DATA FOR THE TASK START

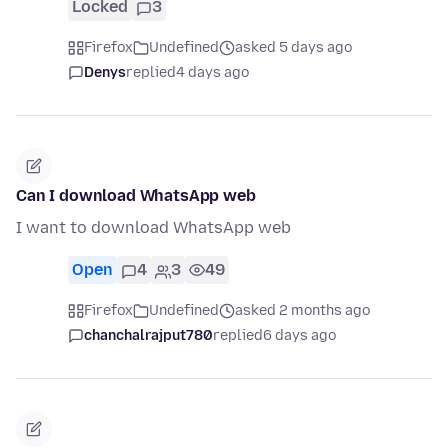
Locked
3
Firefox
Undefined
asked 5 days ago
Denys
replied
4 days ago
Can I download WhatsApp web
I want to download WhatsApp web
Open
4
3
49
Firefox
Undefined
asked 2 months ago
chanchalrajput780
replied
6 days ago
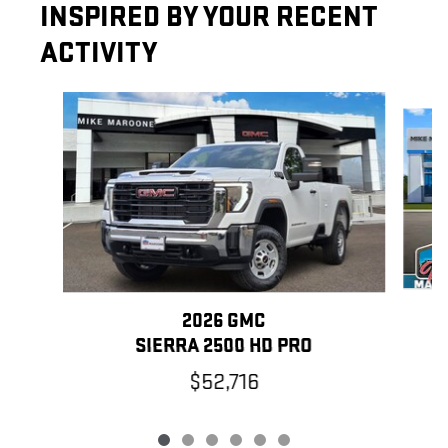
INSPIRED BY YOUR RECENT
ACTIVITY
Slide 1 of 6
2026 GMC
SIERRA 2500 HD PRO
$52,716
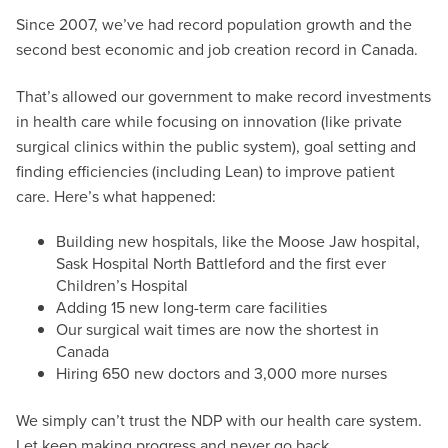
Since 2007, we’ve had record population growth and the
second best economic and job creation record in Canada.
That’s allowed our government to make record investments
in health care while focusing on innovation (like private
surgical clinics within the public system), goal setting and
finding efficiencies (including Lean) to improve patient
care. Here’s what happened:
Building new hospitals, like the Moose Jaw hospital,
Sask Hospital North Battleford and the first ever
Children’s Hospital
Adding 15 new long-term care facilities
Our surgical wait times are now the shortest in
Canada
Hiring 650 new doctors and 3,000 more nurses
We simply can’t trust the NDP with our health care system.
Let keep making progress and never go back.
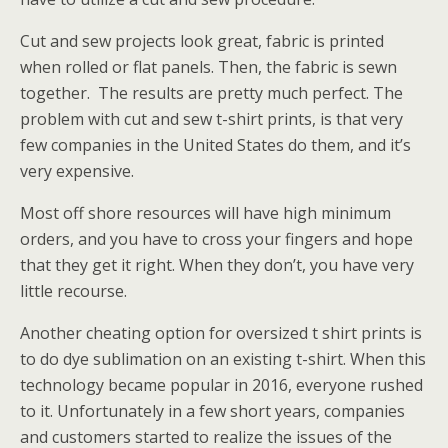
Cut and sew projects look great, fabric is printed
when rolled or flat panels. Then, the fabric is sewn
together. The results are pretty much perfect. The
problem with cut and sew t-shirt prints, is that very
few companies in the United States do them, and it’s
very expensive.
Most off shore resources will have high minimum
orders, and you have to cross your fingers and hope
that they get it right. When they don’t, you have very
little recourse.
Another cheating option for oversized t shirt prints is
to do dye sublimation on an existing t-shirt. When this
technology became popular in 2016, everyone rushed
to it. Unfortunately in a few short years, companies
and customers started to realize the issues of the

DATA FOR THE TASK END
DATA FOR THE TASK START

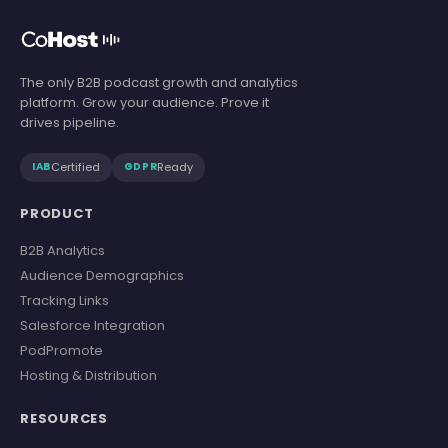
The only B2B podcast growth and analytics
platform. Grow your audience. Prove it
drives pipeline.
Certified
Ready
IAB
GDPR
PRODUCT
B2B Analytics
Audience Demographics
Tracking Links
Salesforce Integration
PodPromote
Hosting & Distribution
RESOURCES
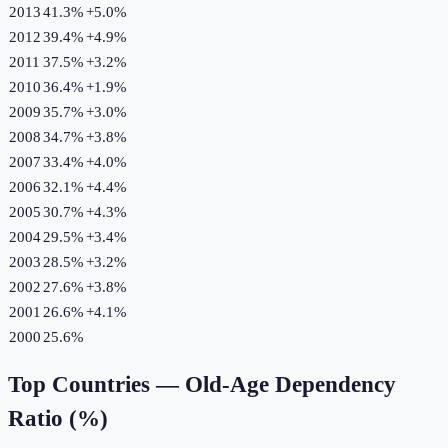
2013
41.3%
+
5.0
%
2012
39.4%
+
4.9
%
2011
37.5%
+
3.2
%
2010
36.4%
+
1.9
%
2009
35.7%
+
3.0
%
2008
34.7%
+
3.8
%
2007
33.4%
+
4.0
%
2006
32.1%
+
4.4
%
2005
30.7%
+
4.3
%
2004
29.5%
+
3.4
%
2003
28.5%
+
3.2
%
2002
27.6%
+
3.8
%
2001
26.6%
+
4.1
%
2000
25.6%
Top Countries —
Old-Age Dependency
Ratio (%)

DATA FOR THE TASK END

EXERCISE –
When you reach the line with "together. The results" in the records above, start writing out lines exactly, and stop once the line with "and customers started" has been written; include nothing else.

ANSWER SECTION –
together. The results are pretty much perfect. The
problem with cut and sew t-shirt prints, is that very
few companies in the United States do them, and it’s
very expensive.
Most off shore resources will have high minimum
orders, and you have to cross your fingers and hope
that they get it right. When they don’t, you have very
little recourse.
Another cheating option for oversized t shirt prints is
to do dye sublimation on an existing t-shirt. When this
technology became popular in 2016, everyone rushed
to it. Unfortunately in a few short years, companies
and customers started to realize the issues of the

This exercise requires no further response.